Relevance & Research Question: One of the NRW-Innovativ projects is an attempt to fill a lacuna in communications studies by creating a harmonized dataset for longitudinal data (since 1954) about media use in Germany exploiting the Media-Analysis-Data. In making large scale media use data accessible for academic research in high quality standards of data documentation lies the relevance of this project. The research question, therefore, is: how to make the Media-Analysis-Data – as a big data – accessible for academic research while being transparent.
Methods & Data: This paper will present the various theoretical, practical and the use of a digital harmonization software, CharmStats, utilized over the course of this project. Goal of the harmonization was to create a scientific use file setting excellent documentation standards with the help of CharmStats and to continue the harmonization already done until 2009. Using a new harmonization software, CharmStats, we review the challenges and solutions developed as a case study in large-scale data harmonization. With more than 1.5 million cases per dataset – in total there are two harmonized datasets –, each with almost 30.000 variables for over 60 years for pressmedia and almost 40 years for radio, the Media-Analysis data can be counted as the biggest dataset of media use in Germany being available for academics.
Results: Target of the project is to make the complex process of data harmonization with large-scale data most transparent and replicable.
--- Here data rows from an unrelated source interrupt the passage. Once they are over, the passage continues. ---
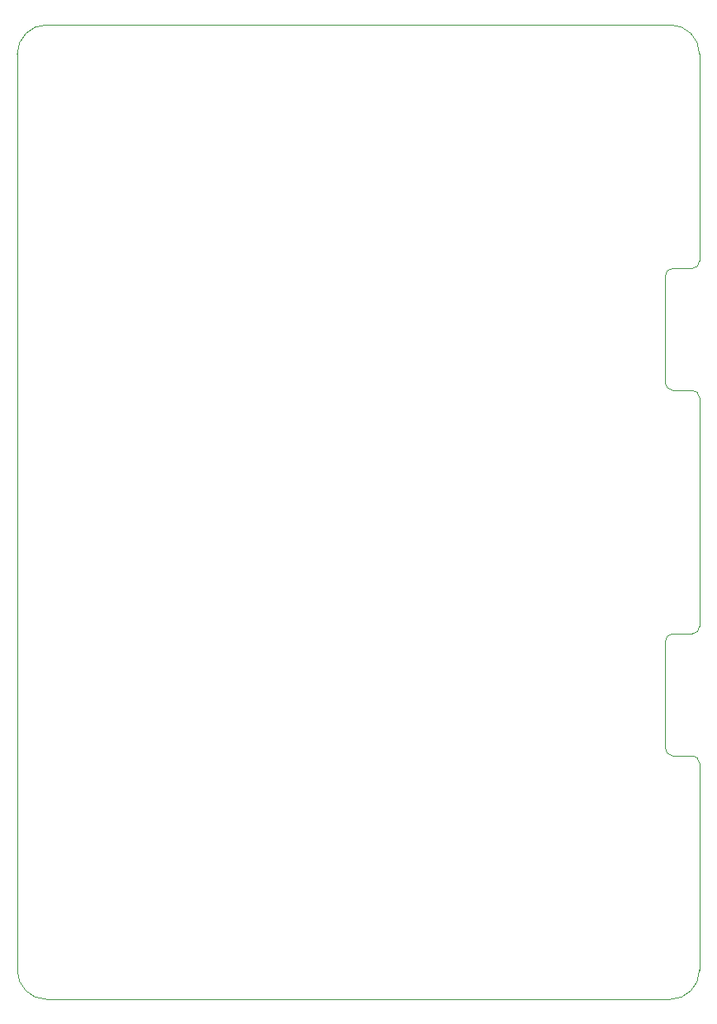
<source format=gbr>
%TF.GenerationSoftware,KiCad,Pcbnew,8.0.6*%
%TF.CreationDate,2024-10-26T18:15:51+02:00*%
%TF.ProjectId,megacard5_reference_design,6d656761-6361-4726-9435-5f7265666572,1.0*%
%TF.SameCoordinates,Original*%
%TF.FileFunction,Profile,NP*%
%FSLAX46Y46*%
G04 Gerber Fmt 4.6, Leading zero omitted, Abs format (unit mm)*
G04 Created by KiCad (PCBNEW 8.0.6) date 2024-10-26 18:15:51*
%MOMM*%
%LPD*%
G01*
G04 APERTURE LIST*
%TA.AperFunction,Profile*%
%ADD10C,0.050000*%
%TD*%
G04 APERTURE END LIST*
D10*
X127250000Y-105000001D02*
G75*
G02*
X126499999Y-104250000I0J750001D01*
G01*
X130000001Y-91750000D02*
G75*
G02*
X129250000Y-92500001I-750001J0D01*
G01*
X127000000Y-30000000D02*
X63000000Y-30000000D01*
X60000000Y-33000000D02*
G75*
G02*
X63000000Y-30000000I3000000J0D01*
G01*
X126500000Y-104250000D02*
X126500000Y-93250000D01*
X127250000Y-92500000D02*
X129250000Y-92500000D01*
X129250000Y-105000001D02*
X127250000Y-105000001D01*
X130000001Y-54250000D02*
X130000001Y-33000000D01*
X62999999Y-130000001D02*
G75*
G02*
X59999999Y-127000001I1J3000001D01*
G01*
X127250000Y-67500001D02*
G75*
G02*
X126499999Y-66750000I0J750001D01*
G01*
X129249999Y-104999999D02*
G75*
G02*
X130000001Y-105750000I1J-750001D01*
G01*
X130000000Y-127000000D02*
X130000000Y-105750000D01*
X62999999Y-130000001D02*
X127000000Y-130000001D01*
X127000000Y-30000000D02*
G75*
G02*
X130000000Y-33000000I0J-3000000D01*
G01*
X126499999Y-55750000D02*
G75*
G02*
X127250000Y-54999999I750001J0D01*
G01*
X129249999Y-67499999D02*
G75*
G02*
X130000001Y-68250000I1J-750001D01*
G01*
X130000000Y-91750000D02*
X130000000Y-68250000D01*
X130000000Y-127000000D02*
G75*
G02*
X127000000Y-130000000I-3000000J0D01*
G01*
X126500000Y-66750000D02*
X126500000Y-55750000D01*
X60000000Y-33000000D02*
X60000000Y-127000001D01*
X129250000Y-67500001D02*
X127250000Y-67500001D01*
X127250000Y-55000000D02*
X129250000Y-55000000D01*
X130000001Y-54250000D02*
G75*
G02*
X129250000Y-55000001I-750001J0D01*
G01*
X126499999Y-93250000D02*
G75*
G02*
X127250000Y-92499999I750001J0D01*
G01*
M02*

</source>
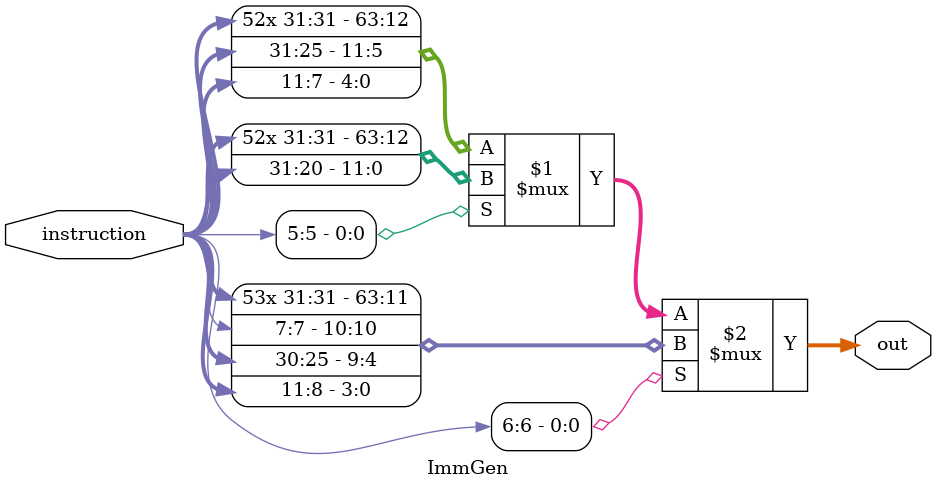
<source format=sv>
module ImmGen(
    input [31:0] instruction,
    output reg [63:0] out
);

    assign out = (instruction[6]) ?

                {{52{instruction[31]}}, instruction[31], instruction[7], instruction[30:25], instruction[11:8]} :

                (instruction[5]) ? 
                    {{52{instruction[31]}}, instruction[31:20]} : 
                    {{52{instruction[31]}}, instruction[31:25], instruction[11:7]};

endmodule
</source>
CharmStats offers the possibility to fulfil the project´s goals as it produces syntaxes for data harmonization plus a report for documentation. For the presentation we would portrait the different levels to reach the projects´ goals to answer the research question:
- Find a structure to work with
- Setting standards for data documentation with CharmStats
- Producing a harmonized dataset
- Making the dataset replicable, moreover, making it an accessible and sustainable source for academic research throughout the Library of Online Harmonization (scheduled for release in 2019)
Added Value: The methodological approach of this project can be counted as a user case for documenting and harmonizing big data for academic research.